What to do in the next 90 days

  • Identify 3-5 high-volume, rules-based use cases (triage, status updates, form validation, call-centre assist) with measurable service outcomes.
  • Stand up small pilots with human-in-the-loop review, clear escalation paths, and predefined service standards.
  • Complete and publish an Algorithmic Impact Assessment for each pilot and align with the Directive on Automated Decision-Making. See the Government of Canada's AIA guidance here.
  • Set data safeguards: privacy-by-design, audit logs, access controls, red-teaming for security, and bias testing before and after deployment.
  • Define success metrics: time to decision, queue size, client satisfaction, error rates, and cost per transaction.
  • Engage unions and frontline teams early; co-design workflows and clarify that AI supports, not replaces, professional judgment in critical decisions.
  • Publish plain-language public notices on where AI is used, why, how to get a human, and how to appeal.

Guardrails that build trust

  • Human oversight: Keep humans in review for medium/high-impact decisions; automate only low-risk, repetitive tasks first.
  • Transparency: Label AI-assisted interactions, disclose data sources, and document model limitations.
  • Risk management: Use an established framework like the NIST AI Risk Management Framework for consistent practice across departments. Overview here.
  • Equity checks: Test outcomes by demographic segments and service channels; fix drift fast.
  • Procurement discipline: Require vendors to meet government data residency, auditability, and incident reporting standards.

What to communicate to Canadians

  • Where AI is used today and why those areas were chosen.
  • Service improvements achieved so far (e.g., X% faster, Y fewer backlogs, Z% fewer errors).
  • How to reach a human and how to appeal a decision.
  • What data is collected, how it's protected, and who is accountable.

Workforce and capability

AI adoption requires upskilling, not just new tools. Train staff on prompt quality, oversight, privacy, security, and bias testing.

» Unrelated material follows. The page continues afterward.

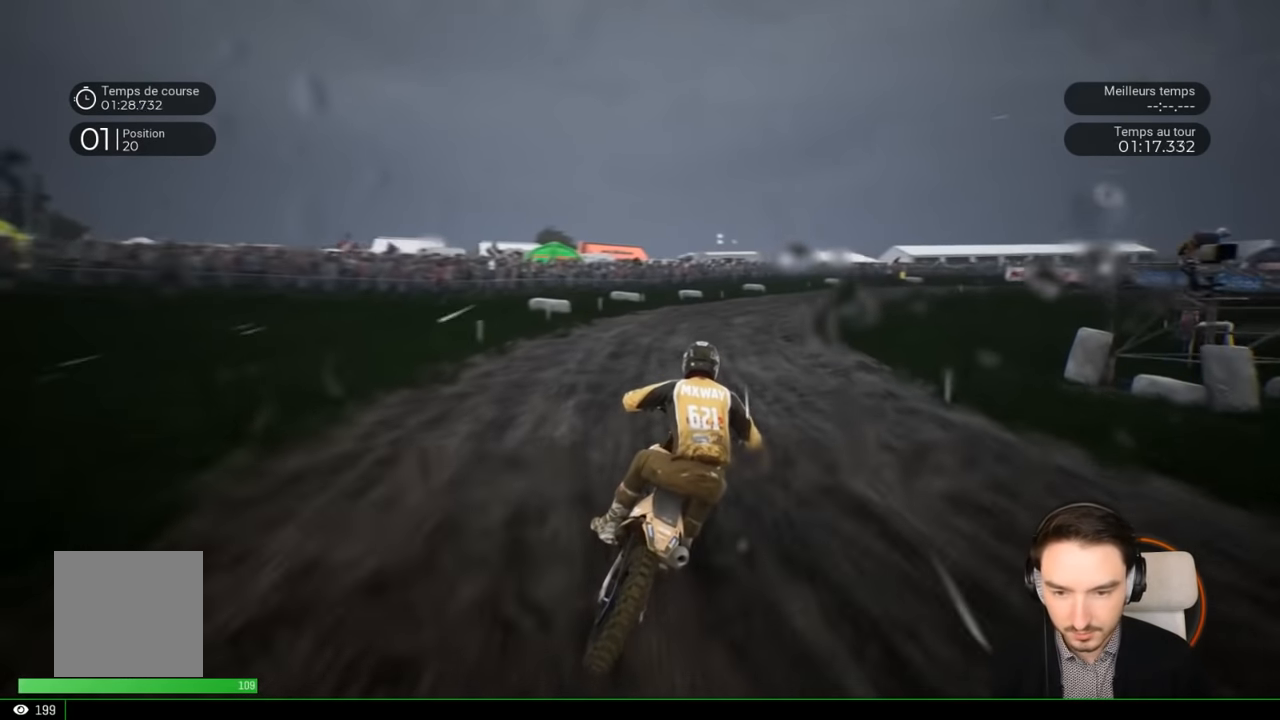
{"buttons": ["R2"], "left_stick": "right", "right_stick": "center", "events": []}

Create AI product owner roles inside the business, not only in IT, to keep efforts tied to service outcomes.

If you need structured learning paths for specific roles, see practical course options by job function here.

The bottom line

Public support for AI in government is within reach, but it depends on trust and visible results. Start with low-risk, high-volume tasks, prove the gains, and report them clearly. Protect due process, keep humans in the loop for consequential decisions, and treat transparency as policy, not PR.

Do that, and AI becomes a practical way to deliver better services with fewer bottlenecks-while earning the permission to go further.